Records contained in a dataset
=== Section Start ===

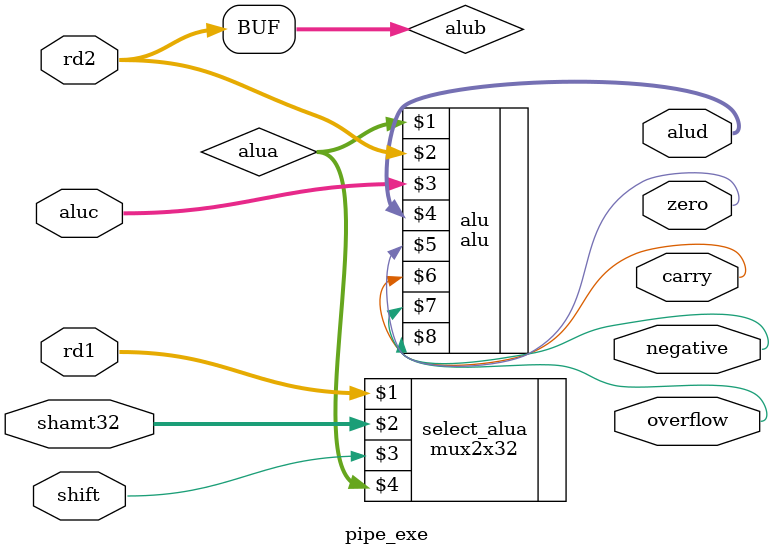
<source format=v>
`timescale 1ns / 1ps
module pipe_exe(
		input [31:0] rd1,
		input [31:0] rd2,
		input [31:0] shamt32,
		input shift,
		input [3:0] aluc,
		output[31:0] alud,
		output zero,
		output carry,
		output negative,
		output overflow
    );
wire [31:0] alua, alub;

alu alu(alua, alub, aluc, alud, zero, carry, negative, overflow);
mux2x32 select_alua(rd1, shamt32, shift, alua);

assign alub = rd2;

endmodule

</source>
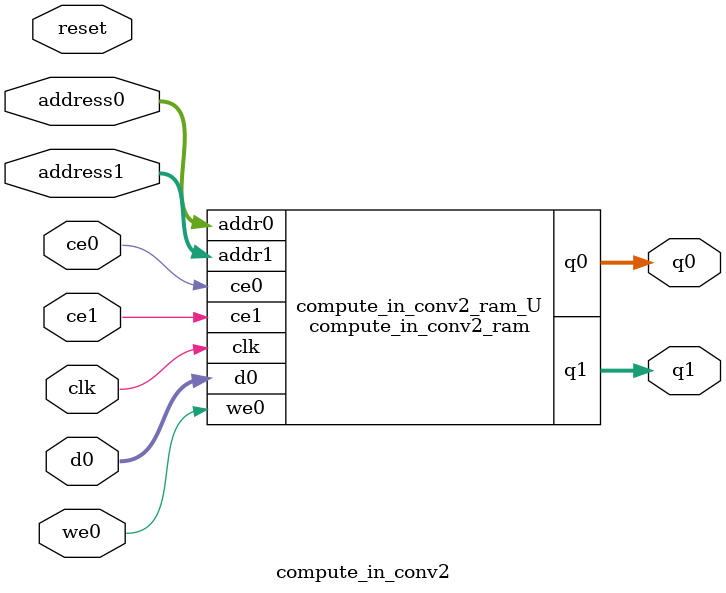
<source format=v>

`timescale 1 ns / 1 ps
module compute_in_conv2_ram (addr0, ce0, d0, we0, q0, addr1, ce1, q1,  clk);

parameter DWIDTH = 64;
parameter AWIDTH = 8;
parameter MEM_SIZE = 196;

input[AWIDTH-1:0] addr0;
input ce0;
input[DWIDTH-1:0] d0;
input we0;
output reg[DWIDTH-1:0] q0;
input[AWIDTH-1:0] addr1;
input ce1;
output reg[DWIDTH-1:0] q1;
input clk;

(* ram_style = "block" *)reg [DWIDTH-1:0] ram[0:MEM_SIZE-1];




always @(posedge clk)  
begin 
    if (ce0) 
    begin
        if (we0) 
        begin 
            ram[addr0] <= d0; 
            q0 <= d0;
        end 
        else 
            q0 <= ram[addr0];
    end
end


always @(posedge clk)  
begin 
    if (ce1) 
    begin
            q1 <= ram[addr1];
    end
end


endmodule


`timescale 1 ns / 1 ps
module compute_in_conv2(
    reset,
    clk,
    address0,
    ce0,
    we0,
    d0,
    q0,
    address1,
    ce1,
    q1);

parameter DataWidth = 32'd64;
parameter AddressRange = 32'd196;
parameter AddressWidth = 32'd8;
input reset;
input clk;
input[AddressWidth - 1:0] address0;
input ce0;
input we0;
input[DataWidth - 1:0] d0;
output[DataWidth - 1:0] q0;
input[AddressWidth - 1:0] address1;
input ce1;
output[DataWidth - 1:0] q1;



compute_in_conv2_ram compute_in_conv2_ram_U(
    .clk( clk ),
    .addr0( address0 ),
    .ce0( ce0 ),
    .d0( d0 ),
    .we0( we0 ),
    .q0( q0 ),
    .addr1( address1 ),
    .ce1( ce1 ),
    .q1( q1 ));

endmodule


</source>
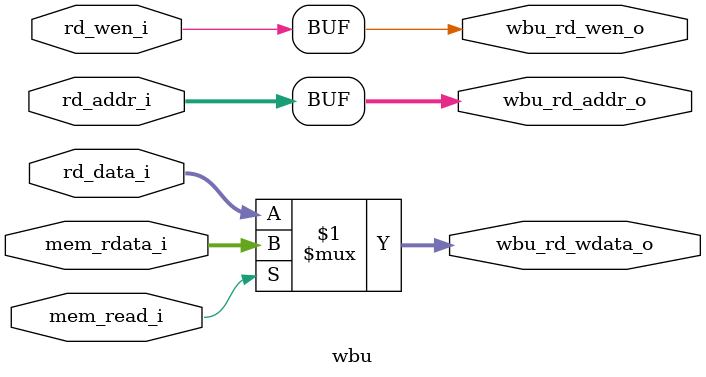
<source format=v>

`include "defines.v"

module wbu(
    // wb
    input  [63:0] rd_data_i,
    input  [4:0]  rd_addr_i,
    input         rd_wen_i,
    input         mem_read_i,
    input  [63:0] mem_rdata_i,

    // reg_file
    output        wbu_rd_wen_o,
    output [4:0]  wbu_rd_addr_o,
    output [63:0] wbu_rd_wdata_o
);

assign wbu_rd_wen_o   = rd_wen_i;
assign wbu_rd_addr_o  = rd_addr_i;
assign wbu_rd_wdata_o = mem_read_i ? mem_rdata_i : rd_data_i;

endmodule // wbu
</source>
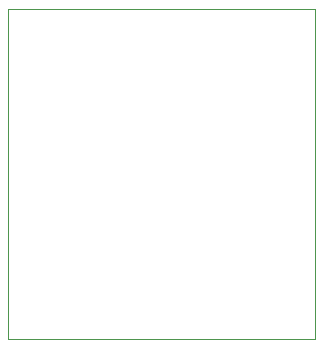
<source format=gbr>
%TF.GenerationSoftware,KiCad,Pcbnew,8.0.5*%
%TF.CreationDate,2024-10-03T09:22:46-06:00*%
%TF.ProjectId,mini_ac,6d696e69-5f61-4632-9e6b-696361645f70,rev?*%
%TF.SameCoordinates,Original*%
%TF.FileFunction,Profile,NP*%
%FSLAX46Y46*%
G04 Gerber Fmt 4.6, Leading zero omitted, Abs format (unit mm)*
G04 Created by KiCad (PCBNEW 8.0.5) date 2024-10-03 09:22:46*
%MOMM*%
%LPD*%
G01*
G04 APERTURE LIST*
%TA.AperFunction,Profile*%
%ADD10C,0.050000*%
%TD*%
G04 APERTURE END LIST*
D10*
X100500000Y-74000000D02*
X126500000Y-74000000D01*
X126500000Y-102000000D01*
X100500000Y-102000000D01*
X100500000Y-74000000D01*
M02*

</source>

=== Section End ===

EXERCISE AIM: Match on "APERTURE" and report each line of the data above that has it.

EXPECTED ANSWER:
G04 APERTURE LIST*
G04 APERTURE END LIST*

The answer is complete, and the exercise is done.